▶ EXCERPTED DATA

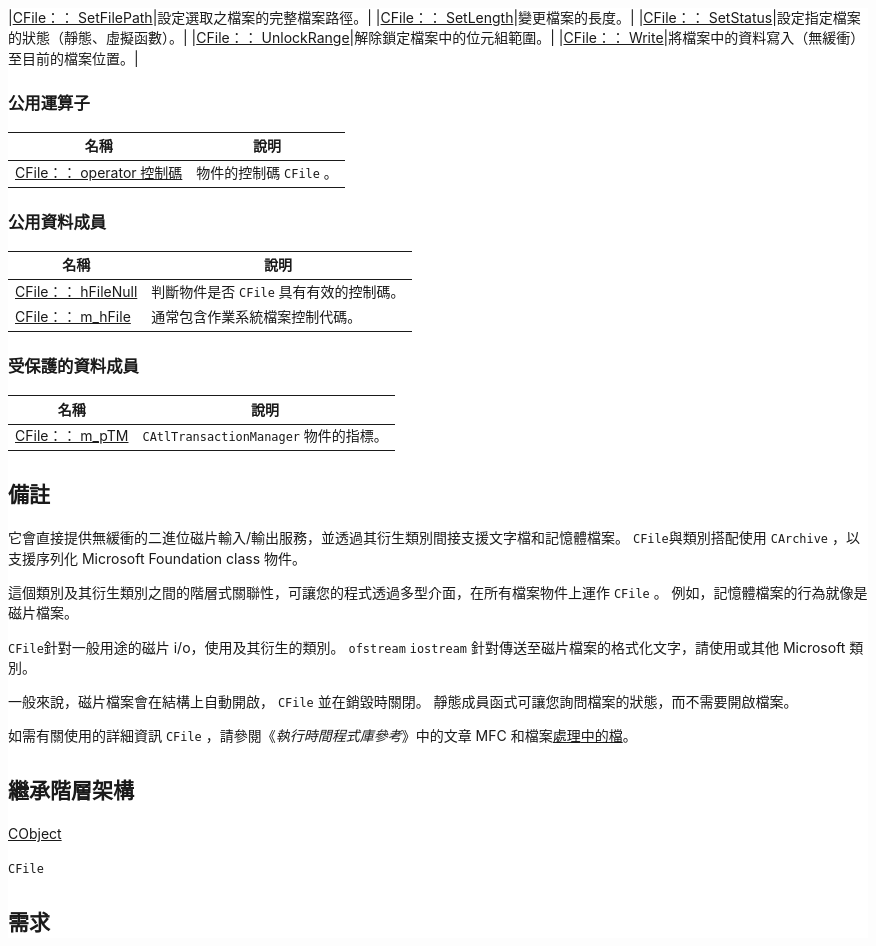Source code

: |[CFile：： SetFilePath](#setfilepath)|設定選取之檔案的完整檔案路徑。|
|[CFile：： SetLength](#setlength)|變更檔案的長度。|
|[CFile：： SetStatus](#setstatus)|設定指定檔案的狀態（靜態、虛擬函數）。|
|[CFile：： UnlockRange](#unlockrange)|解除鎖定檔案中的位元組範圍。|
|[CFile：： Write](#write)|將檔案中的資料寫入（無緩衝）至目前的檔案位置。|

### <a name="public-operators"></a>公用運算子

|名稱|說明|
|----------|-----------------|
|[CFile：： operator 控制碼](#operator_handle)|物件的控制碼 `CFile` 。|

### <a name="public-data-members"></a>公用資料成員

|名稱|說明|
|----------|-----------------|
|[CFile：： hFileNull](#hfilenull)|判斷物件是否 `CFile` 具有有效的控制碼。|
|[CFile：： m_hFile](#m_hfile)|通常包含作業系統檔案控制代碼。|

### <a name="protected-data-members"></a>受保護的資料成員

|名稱|說明|
|----------|-----------------|
|[CFile：： m_pTM](#m_ptm)|`CAtlTransactionManager` 物件的指標。|

## <a name="remarks"></a>備註

它會直接提供無緩衝的二進位磁片輸入/輸出服務，並透過其衍生類別間接支援文字檔和記憶體檔案。 `CFile`與類別搭配使用 `CArchive` ，以支援序列化 Microsoft Foundation class 物件。

這個類別及其衍生類別之間的階層式關聯性，可讓您的程式透過多型介面，在所有檔案物件上運作 `CFile` 。 例如，記憶體檔案的行為就像是磁片檔案。

`CFile`針對一般用途的磁片 i/o，使用及其衍生的類別。 `ofstream` `iostream` 針對傳送至磁片檔案的格式化文字，請使用或其他 Microsoft 類別。

一般來說，磁片檔案會在結構上自動開啟， `CFile` 並在銷毀時關閉。 靜態成員函式可讓您詢問檔案的狀態，而不需要開啟檔案。

如需有關使用的詳細資訊 `CFile` ，請參閱《*執行時間程式庫參考*》中的文章 MFC 和檔案[處理](../../c-runtime-library/file-handling.md)[中的檔](../../mfc/files-in-mfc.md)。

## <a name="inheritance-hierarchy"></a>繼承階層架構

[CObject](../../mfc/reference/cobject-class.md)

`CFile`

## <a name="requirements"></a>需求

▶ WHAT THIS TASK INVOLVES
Count how many lines of the listing above include "class" and report that number alone.

▶ PROBLEM SOLUTION
2